After her husband’s death, Shahinur wanted to return to her parents’ house in Ashowa Amrajhuri village of Kaukhali upazila with her daughter, Nadia. But some benevolent neighbors and distant relatives offered to help her and convinced her to stay in her husband’s village. Shahinur and Nadia live in the family compound. She has a very small house with a tin roof and a earthen floor. She owns two chickens but no cattle. She collects water for drinking and cooking from her neighbor’s tube well. The water used for bathing, cleaning and washing comes from the nearby canal.

Shahinur worked as a maid in the village and received food and rice on the days that she worked but no cash. The maid work is sporadic, however, making the days without work difficult. She decided that she would learn to farm if she could get some land to sharecrop. A local benefactor, Mr. Anwar, gave Shahinur some land for sharecropping and helped her plant crops. “At first I felt embarrassed working in the field like a man, but I needed to provide for my family,” Shahinur said.

The sharecropped land that Shahinur is farming is situated at a roadside and does not have the best soil.
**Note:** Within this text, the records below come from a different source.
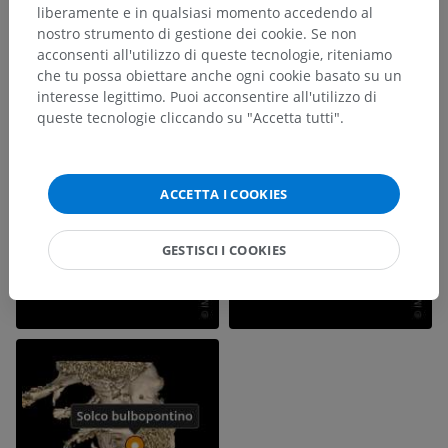
liberamente e in qualsiasi momento accedendo al
nostro strumento di gestione dei cookie. Se non
acconsenti all'utilizzo di queste tecnologie, riteniamo
che tu possa obiettare anche ogni cookie basato su un
interesse legittimo. Puoi acconsentire all'utilizzo di
queste tecnologie cliccando su "Accetta tutti".
ACCETTA I COOKIES
GESTISCI I COOKIES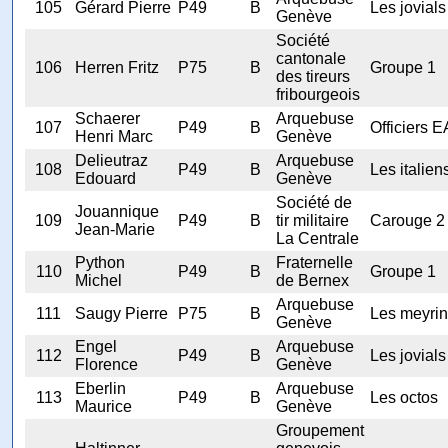
105
Gérard Pierre
P49
B
Les jovials
Genève
Société
cantonale
106
Herren Fritz
P75
B
Groupe 1
des tireurs
fribourgeois
Schaerer
Arquebuse
107
P49
B
Officiers 
Henri Marc
Genève
Delieutraz
Arquebuse
108
P49
B
Les italien
Edouard
Genève
Société de
Jouannique
109
P49
B
tir militaire
Carouge 2
Jean-Marie
La Centrale
Python
Fraternelle
110
P49
B
Groupe 1
Michel
de Bernex
Arquebuse
111
Saugy Pierre
P75
B
Les meyrin
Genève
Engel
Arquebuse
112
P49
B
Les jovials
Florence
Genève
Eberlin
Arquebuse
113
P49
B
Les octos
Maurice
Genève
Groupement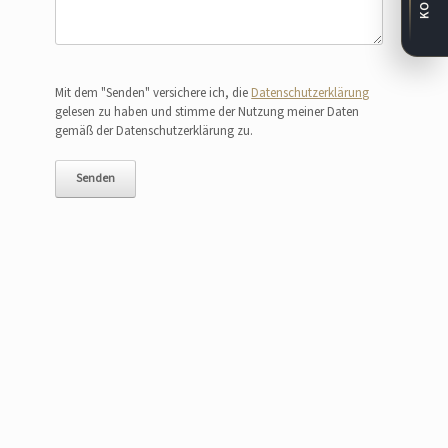
Bitte lasse dieses Feld leer.
Mit dem "Senden" versichere ich, die
Datenschutzerklärung
gelesen zu haben und stimme der Nutzung meiner Daten
gemäß der Datenschutzerklärung zu.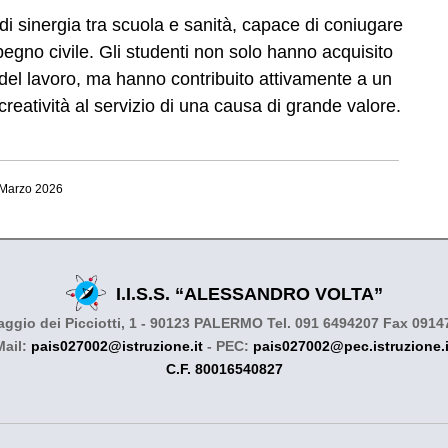
di sinergia tra scuola e sanità, capace di coniugare
gno civile. Gli studenti non solo hanno acquisito
del lavoro, ma hanno contribuito attivamente a un
 creatività al servizio di una causa di grande valore.
Marzo 2026
I.I.S.S. “ALESSANDRO VOLTA”
ggio dei Picciotti, 1 - 90123 PALERMO Tel. 091 6494207 Fax 091
Mail:
pais027002@istruzione.it
- PEC:
pais027002@pec.istruzione.i
C.F. 80016540827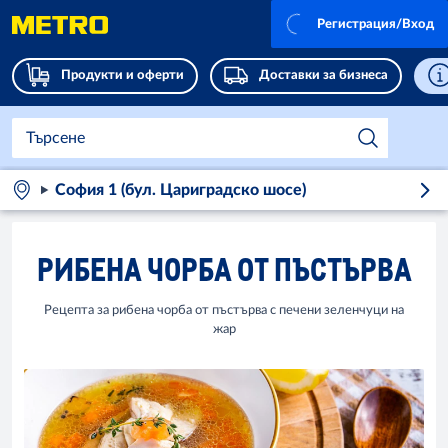
Регистрация/Вход
Продукти и оферти
Доставки за бизнеса
София 1 (бул. Цариградско шосе)
РИБЕНА ЧОРБА ОТ ПЪСТЪРВА
Рецепта за рибена чорба от пъстърва с печени зеленчуци на
жар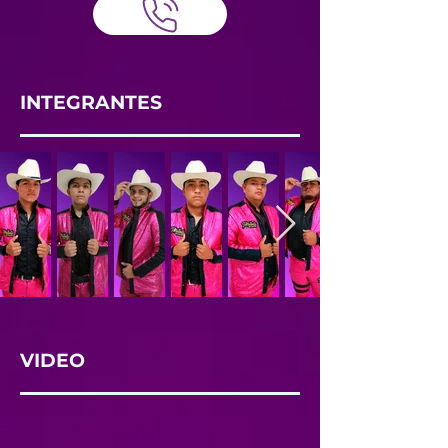
INTEGRANTES
VIDEO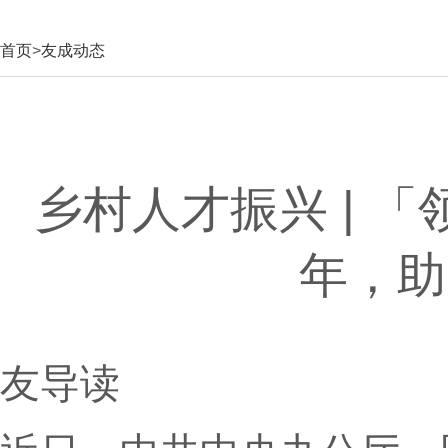
首页
>
友成动态
乡村人才振兴 | 
年，助
友导读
She explained that renting fertile land is too expensive for her and she has to work from morning to evening on infertile land which generates lower yields. Shahinur cannot afford to plow her land with a power tiller so she tills the land by hand with a spade. She does all the work by herself from planting to harvesting of the paddy.

Initially, Shahinur did not use Guti urea. She heard about IFDC’s ILSAFARM project from Mr. Anwar, who is president of the local Integrated Crop Management (ICM) club. She met with the field monitoring officer and attended two training sessions arranged by the project. “I learned a lot from that training and I received 10 kilograms of Guti urea and 200 taka [US $2.83].” Project personnel visited her farming plots, encouraged her to use the Guti technology on her land and taught her how to deep place the briquettes.

She cultivated the 2009 Aus season crop with Guti on 30 decimals (about one-third of an acre) of land. Her yield for the season’s crop was 12 maunds. In the 2009 Aman season, she cultivated 15 decimals of land with Guti urea (no rented land for this season) and her yield was five maunds of paddy. During the 2010 Boro season, Shahinur cultivated 40 decimals of land (including sharecropped and rented land) with Guti urea, but the yield was poor due to low rainfall. She received only 10 maunds of paddy and sold it for 6,000 taka [about $85]. She used half of her proceeds to repay a loan. She kept the remainder for the cost of the coming Aus crop.

Shahinur continues to work as a house maid in the village during the off-season. For each day she works, she receives two kilograms of rice and two meals. When asked about the benefit of the ILSAFARM project, Shahinur said, “At present I have enough rice at my home and can live without fear or anxiety that I have to go to someone’s door to beg for rice. With the increased yield from Guti urea, I can sell extra paddy and can mortgage land for myself each crop season.”

Because of her involvement in the ILSAFARM project and the influence of Mr. Anwar, Shahinur recently joined an ICM club. Her dream now is to continue to learn all she can to improve her crop yields and be able to purchase her own land.